COSA FARE = Aggiorna queste righe dell'elenco sostituendo ogni occorrenza di "lis des Incas" con "alstrœmères" e lasciando invariato tutto il resto.

────────────────────

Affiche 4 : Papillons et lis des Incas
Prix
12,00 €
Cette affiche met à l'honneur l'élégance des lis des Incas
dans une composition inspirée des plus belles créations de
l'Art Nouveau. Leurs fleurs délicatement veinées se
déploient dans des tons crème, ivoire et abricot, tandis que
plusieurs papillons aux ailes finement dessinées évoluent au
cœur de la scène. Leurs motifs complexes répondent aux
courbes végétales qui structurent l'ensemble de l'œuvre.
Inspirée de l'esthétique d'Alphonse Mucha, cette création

────────────────────

RISULTATO DELL'ESERCIZIO =
Affiche 4 : Papillons et alstrœmères
Prix
12,00 €
Cette affiche met à l'honneur l'élégance des alstrœmères
dans une composition inspirée des plus belles créations de
l'Art Nouveau. Leurs fleurs délicatement veinées se
déploient dans des tons crème, ivoire et abricot, tandis que
plusieurs papillons aux ailes finement dessinées évoluent au
cœur de la scène. Leurs motifs complexes répondent aux
courbes végétales qui structurent l'ensemble de l'œuvre.
Inspirée de l'esthétique d'Alphonse Mucha, cette création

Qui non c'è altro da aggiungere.